Records excerpted from a collection:
________________

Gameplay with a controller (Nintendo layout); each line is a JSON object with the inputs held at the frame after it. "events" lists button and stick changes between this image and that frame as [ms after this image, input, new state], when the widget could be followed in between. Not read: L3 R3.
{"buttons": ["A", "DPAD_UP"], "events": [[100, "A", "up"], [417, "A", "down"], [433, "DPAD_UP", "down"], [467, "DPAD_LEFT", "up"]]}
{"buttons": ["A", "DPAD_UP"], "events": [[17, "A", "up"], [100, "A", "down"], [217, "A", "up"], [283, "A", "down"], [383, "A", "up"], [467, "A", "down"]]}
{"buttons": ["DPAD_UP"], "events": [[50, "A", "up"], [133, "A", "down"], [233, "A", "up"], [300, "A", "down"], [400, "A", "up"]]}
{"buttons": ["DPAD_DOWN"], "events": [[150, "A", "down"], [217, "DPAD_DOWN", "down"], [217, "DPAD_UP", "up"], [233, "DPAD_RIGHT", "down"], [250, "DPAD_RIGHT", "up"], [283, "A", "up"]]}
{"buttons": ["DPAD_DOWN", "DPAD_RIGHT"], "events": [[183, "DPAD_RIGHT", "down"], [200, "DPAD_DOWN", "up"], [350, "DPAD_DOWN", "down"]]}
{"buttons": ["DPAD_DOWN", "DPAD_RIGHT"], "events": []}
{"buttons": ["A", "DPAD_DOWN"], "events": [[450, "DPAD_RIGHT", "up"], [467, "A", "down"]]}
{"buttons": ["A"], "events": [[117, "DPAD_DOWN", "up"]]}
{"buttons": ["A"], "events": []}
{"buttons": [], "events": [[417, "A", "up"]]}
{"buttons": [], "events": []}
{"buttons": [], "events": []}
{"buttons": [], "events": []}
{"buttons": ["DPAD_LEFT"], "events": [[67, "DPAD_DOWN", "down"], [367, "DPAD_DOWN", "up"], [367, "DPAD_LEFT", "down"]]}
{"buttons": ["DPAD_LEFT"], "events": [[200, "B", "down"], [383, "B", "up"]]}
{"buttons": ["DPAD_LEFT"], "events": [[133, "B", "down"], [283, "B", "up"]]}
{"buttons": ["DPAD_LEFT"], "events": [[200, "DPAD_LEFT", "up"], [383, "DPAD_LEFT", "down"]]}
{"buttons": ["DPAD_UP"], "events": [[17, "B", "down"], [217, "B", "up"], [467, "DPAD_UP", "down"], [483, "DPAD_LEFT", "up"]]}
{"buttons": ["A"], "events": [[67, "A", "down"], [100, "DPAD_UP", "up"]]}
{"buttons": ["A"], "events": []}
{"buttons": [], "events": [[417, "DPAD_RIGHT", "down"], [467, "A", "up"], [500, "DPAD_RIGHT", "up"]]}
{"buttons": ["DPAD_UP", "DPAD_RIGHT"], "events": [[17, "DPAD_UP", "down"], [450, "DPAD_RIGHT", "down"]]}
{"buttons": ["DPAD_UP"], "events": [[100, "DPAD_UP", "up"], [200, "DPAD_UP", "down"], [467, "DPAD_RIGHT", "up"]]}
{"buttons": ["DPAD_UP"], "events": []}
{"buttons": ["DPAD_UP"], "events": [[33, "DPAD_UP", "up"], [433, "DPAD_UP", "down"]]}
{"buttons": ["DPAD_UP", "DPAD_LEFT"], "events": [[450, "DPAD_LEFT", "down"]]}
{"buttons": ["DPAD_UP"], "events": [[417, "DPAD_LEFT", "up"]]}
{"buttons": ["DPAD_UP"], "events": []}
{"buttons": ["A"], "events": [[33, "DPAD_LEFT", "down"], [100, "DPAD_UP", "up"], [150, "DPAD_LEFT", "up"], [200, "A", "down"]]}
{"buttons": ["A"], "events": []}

________________

WHAT IS NEEDED
Produce an exact copy of every entry above.

REPLY
Gameplay with a controller (Nintendo layout); each line is a JSON object with the inputs held at the frame after it. "events" lists button and stick changes between this image and that frame as [ms after this image, input, new state], when the widget could be followed in between. Not read: L3 R3.
{"buttons": ["A", "DPAD_UP"], "events": [[100, "A", "up"], [417, "A", "down"], [433, "DPAD_UP", "down"], [467, "DPAD_LEFT", "up"]]}
{"buttons": ["A", "DPAD_UP"], "events": [[17, "A", "up"], [100, "A", "down"], [217, "A", "up"], [283, "A", "down"], [383, "A", "up"], [467, "A", "down"]]}
{"buttons": ["DPAD_UP"], "events": [[50, "A", "up"], [133, "A", "down"], [233, "A", "up"], [300, "A", "down"], [400, "A", "up"]]}
{"buttons": ["DPAD_DOWN"], "events": [[150, "A", "down"], [217, "DPAD_DOWN", "down"], [217, "DPAD_UP", "up"], [233, "DPAD_RIGHT", "down"], [250, "DPAD_RIGHT", "up"], [283, "A", "up"]]}
{"buttons": ["DPAD_DOWN", "DPAD_RIGHT"], "events": [[183, "DPAD_RIGHT", "down"], [200, "DPAD_DOWN", "up"], [350, "DPAD_DOWN", "down"]]}
{"buttons": ["DPAD_DOWN", "DPAD_RIGHT"], "events": []}
{"buttons": ["A", "DPAD_DOWN"], "events": [[450, "DPAD_RIGHT", "up"], [467, "A", "down"]]}
{"buttons": ["A"], "events": [[117, "DPAD_DOWN", "up"]]}
{"buttons": ["A"], "events": []}
{"buttons": [], "events": [[417, "A", "up"]]}
{"buttons": [], "events": []}
{"buttons": [], "events": []}
{"buttons": [], "events": []}
{"buttons": ["DPAD_LEFT"], "events": [[67, "DPAD_DOWN", "down"], [367, "DPAD_DOWN", "up"], [367, "DPAD_LEFT", "down"]]}
{"buttons": ["DPAD_LEFT"], "events": [[200, "B", "down"], [383, "B", "up"]]}
{"buttons": ["DPAD_LEFT"], "events": [[133, "B", "down"], [283, "B", "up"]]}
{"buttons": ["DPAD_LEFT"], "events": [[200, "DPAD_LEFT", "up"], [383, "DPAD_LEFT", "down"]]}
{"buttons": ["DPAD_UP"], "events": [[17, "B", "down"], [217, "B", "up"], [467, "DPAD_UP", "down"], [483, "DPAD_LEFT", "up"]]}
{"buttons": ["A"], "events": [[67, "A", "down"], [100, "DPAD_UP", "up"]]}
{"buttons": ["A"], "events": []}
{"buttons": [], "events": [[417, "DPAD_RIGHT", "down"], [467, "A", "up"], [500, "DPAD_RIGHT", "up"]]}
{"buttons": ["DPAD_UP", "DPAD_RIGHT"], "events": [[17, "DPAD_UP", "down"], [450, "DPAD_RIGHT", "down"]]}
{"buttons": ["DPAD_UP"], "events": [[100, "DPAD_UP", "up"], [200, "DPAD_UP", "down"], [467, "DPAD_RIGHT", "up"]]}
{"buttons": ["DPAD_UP"], "events": []}
{"buttons": ["DPAD_UP"], "events": [[33, "DPAD_UP", "up"], [433, "DPAD_UP", "down"]]}
{"buttons": ["DPAD_UP", "DPAD_LEFT"], "events": [[450, "DPAD_LEFT", "down"]]}
{"buttons": ["DPAD_UP"], "events": [[417, "DPAD_LEFT", "up"]]}
{"buttons": ["DPAD_UP"], "events": []}
{"buttons": ["A"], "events": [[33, "DPAD_LEFT", "down"], [100, "DPAD_UP", "up"], [150, "DPAD_LEFT", "up"], [200, "A", "down"]]}
{"buttons": ["A"], "events": []}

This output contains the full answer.